(June 27, 2018)—One of the Defendants in our Charlottesville suit, Sines v. Kessler, was indicted on 30 counts, including hate crimes resulting in the death of Heather Heyer. The New York Times reported:
James A. Fields Jr., the suspect in the death of a woman who was mowed down along with other protesters last year outside a white supremacist rally in Charlottesville, Va., was indicted on Wednesday on federal hate crime charges in the case.
Mr. Fields, 21, was charged in the Western District of Virginia with one count of a hate crime resulting in the death of the woman, 32-year-old Heather Heyer, as well as dozens of other counts of hate-crime acts that carry a possible sentence of life in prison. He also faces first-degree murder charges in state court; the authorities say he drove the car that killed Ms. Heyer and injured others.
The violence, at a counterprotest to a rally that drew hundreds of white supremacists to challenge the removal of a statue of Robert E. Lee, the Confederate general, touched off a firestorm over race relations in the United States.
In a statement, Attorney General Jeff Sessions said, "Last summer's violence in Charlottesville cut short a promising young life and shocked the nation. Today's indictment should send a clear message to every would-be criminal in America that we aggressively prosecute violent crimes of hate that threaten the core principles of our nation."
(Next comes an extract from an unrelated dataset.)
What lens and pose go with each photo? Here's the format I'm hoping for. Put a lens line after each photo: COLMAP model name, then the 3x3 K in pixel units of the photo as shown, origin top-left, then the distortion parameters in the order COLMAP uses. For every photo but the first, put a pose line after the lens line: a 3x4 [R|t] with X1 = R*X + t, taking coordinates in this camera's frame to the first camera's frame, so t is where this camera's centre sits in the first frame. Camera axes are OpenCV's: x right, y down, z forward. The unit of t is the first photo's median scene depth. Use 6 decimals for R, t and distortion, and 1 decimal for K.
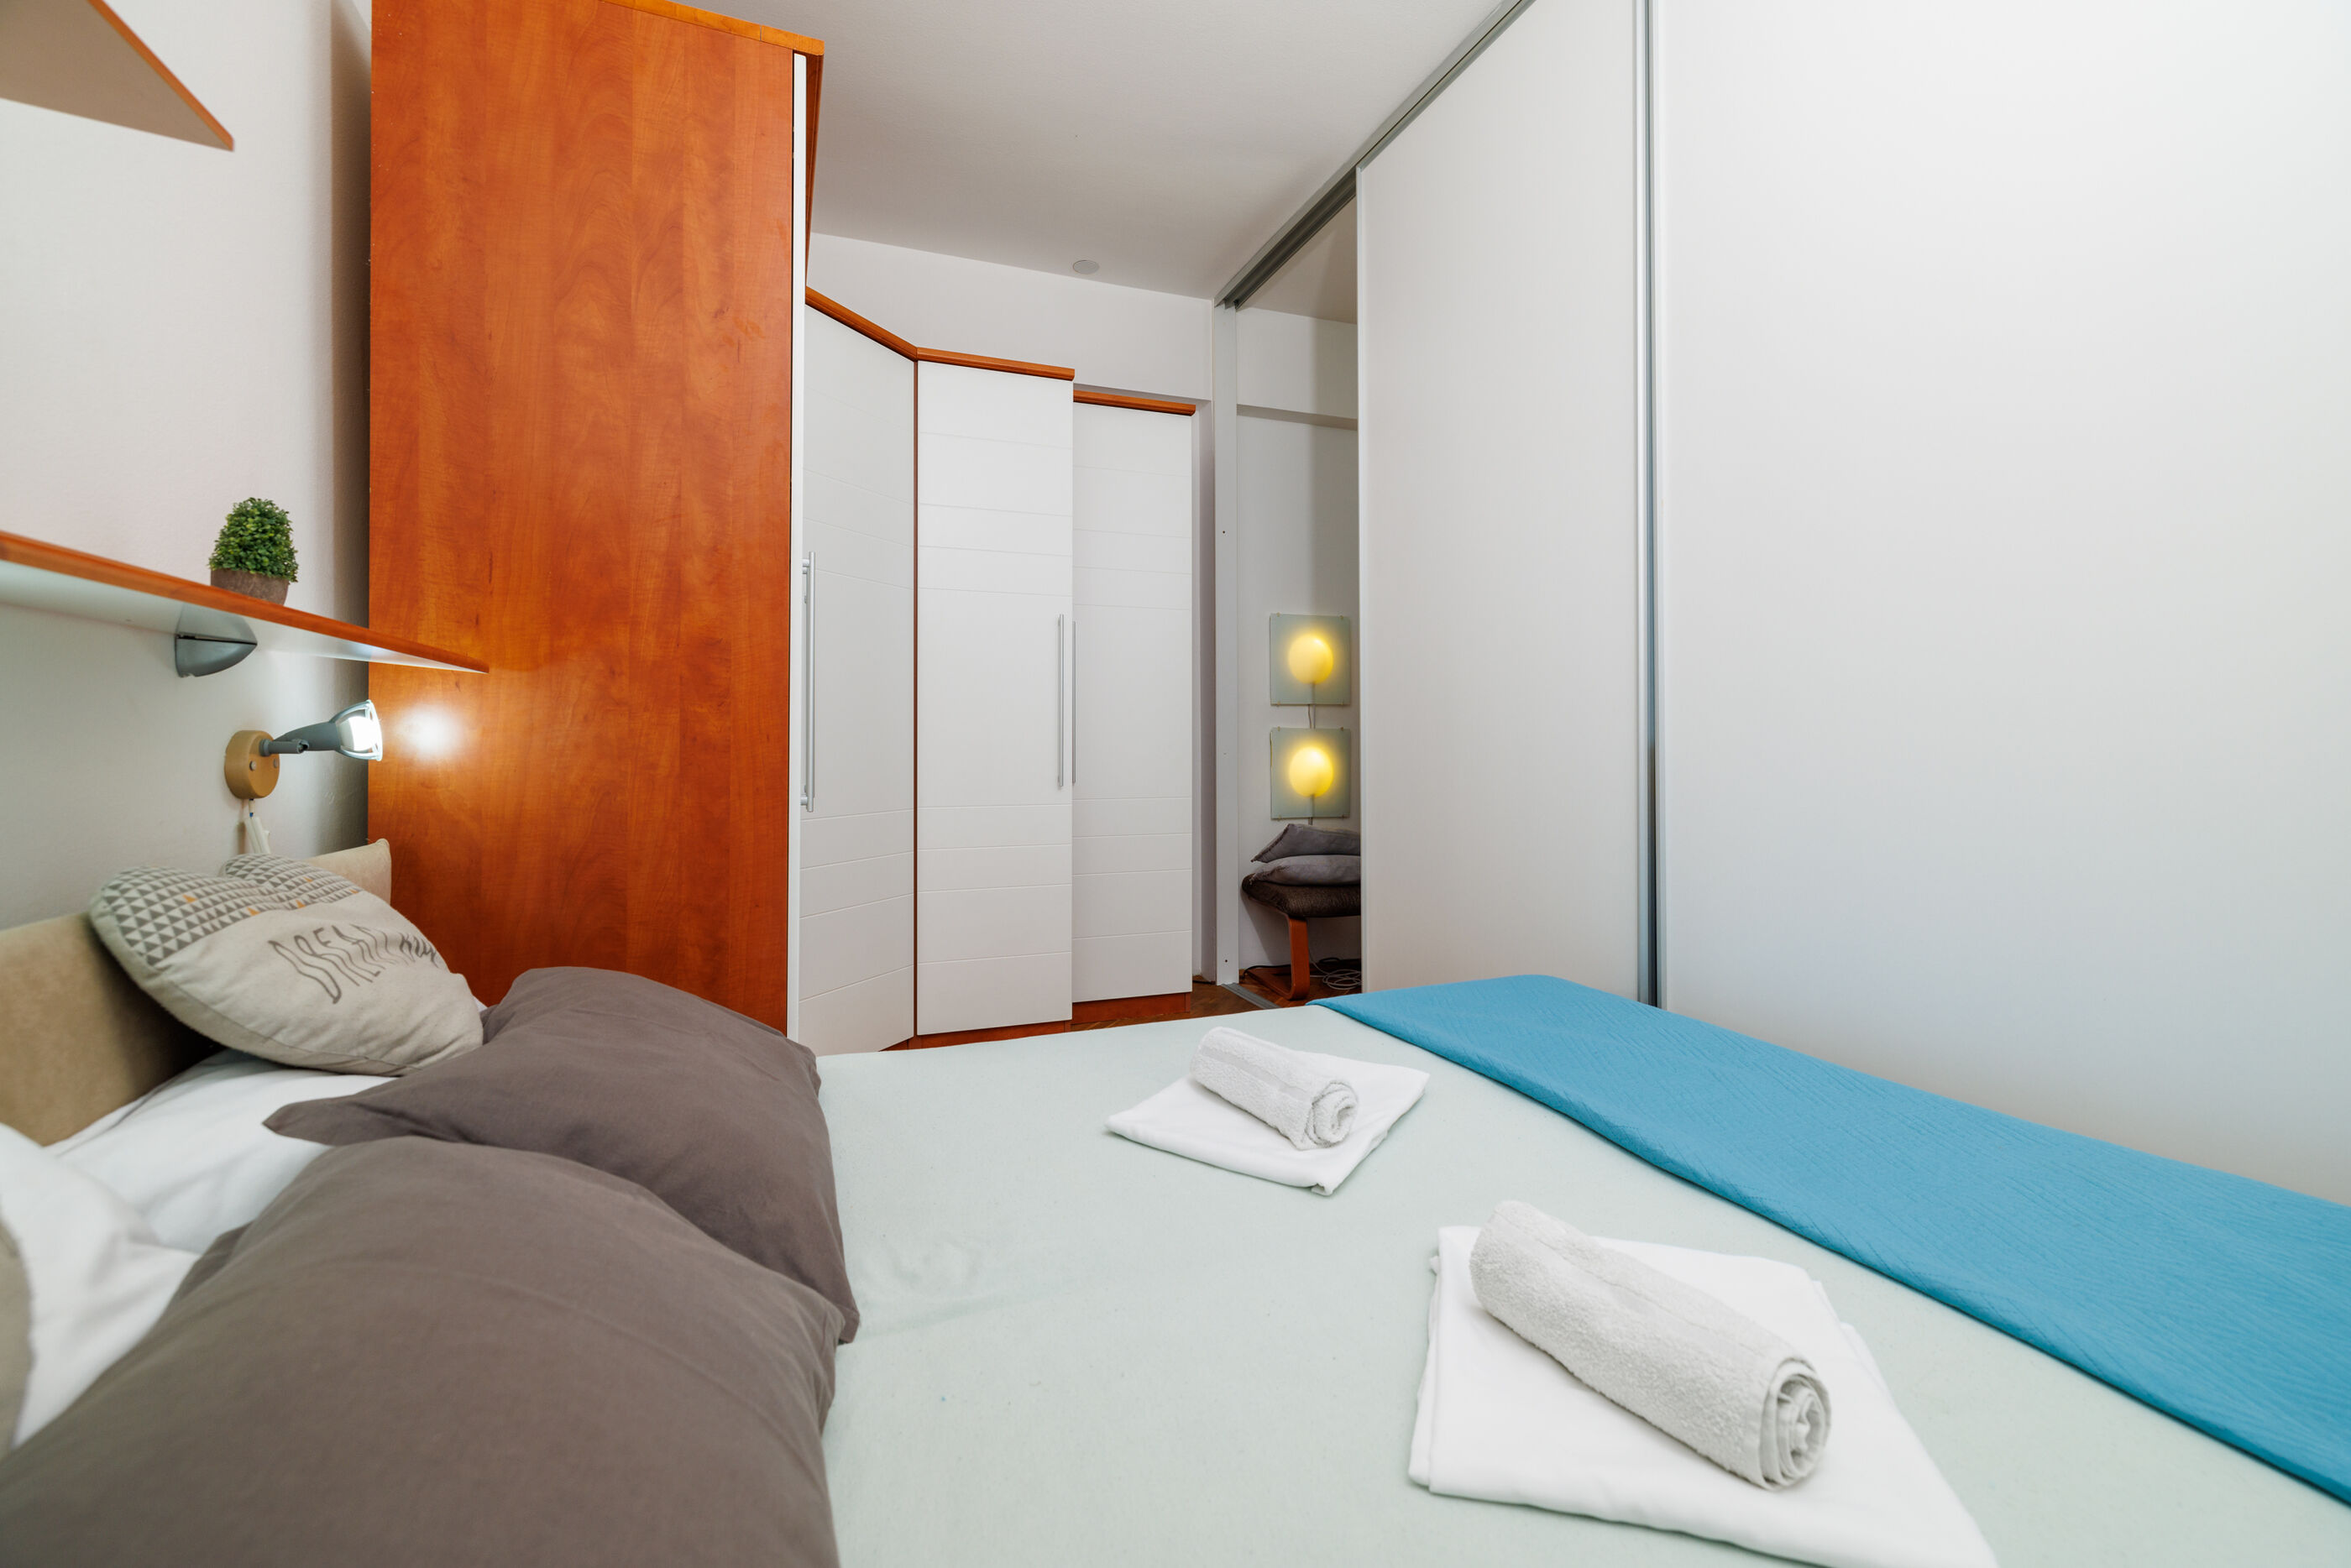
lens RADIAL K [[1012.1, 0, 1198.6], [0, 1012.1, 751.8], [0, 0, 1]] dist [0.001484, 0.000194]
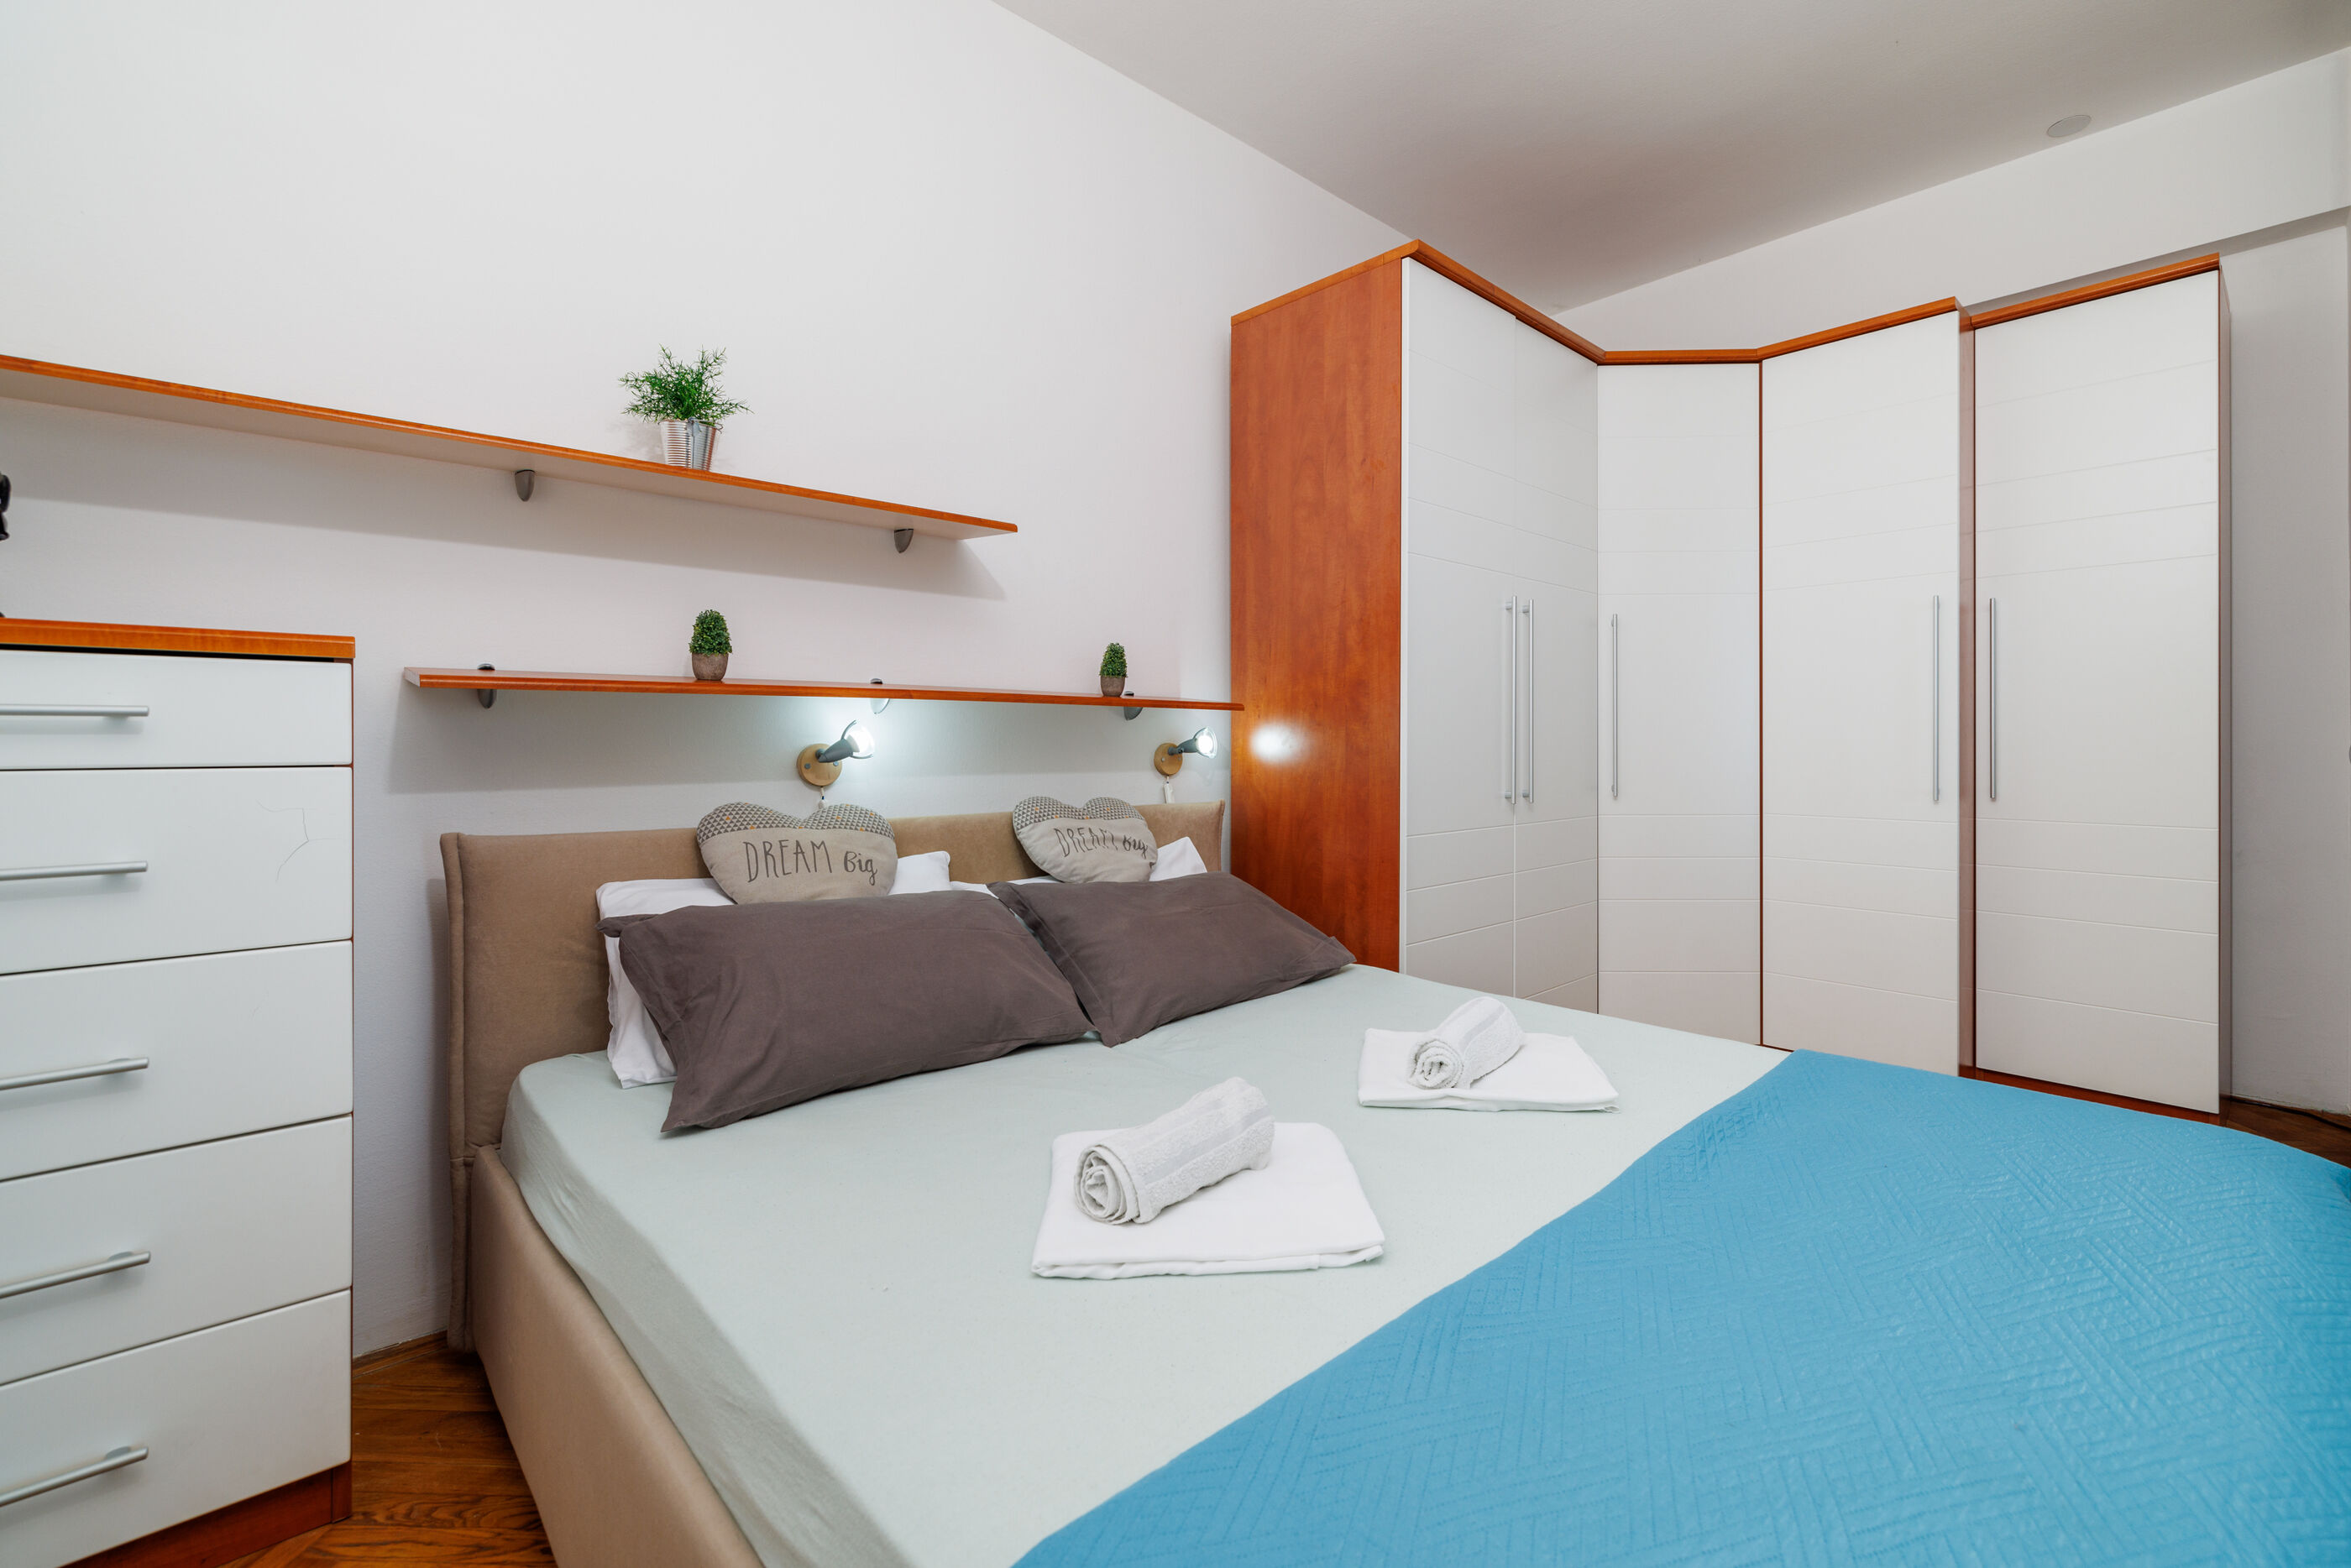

FBI Director Christopher Wray said, "Hatred and violence have no place in our communities. The investigation of hate crimes is a top priority of the FBI, and we will continue to work withour partners to ensure those who perpetrate such despicable acts are held accountable."
According to the Department of Justice, James Fields was charged in the indictment with:
- one count of a hate crime act resulting in the death of Heather Heyer (18 U.S.C. § 249);
- 28 counts of hate crime acts causing bodily injury and involving an attempt to kill (18 U.S.C. § 249); and
- one count of racially motivated violent interference with a federally protected activity (18 U.S.C. § 245(b)(2)), resulting in the death of Heather Heyer, for driving his car into a crowd of protestors on a downtown street in Charlottesville, Virginia.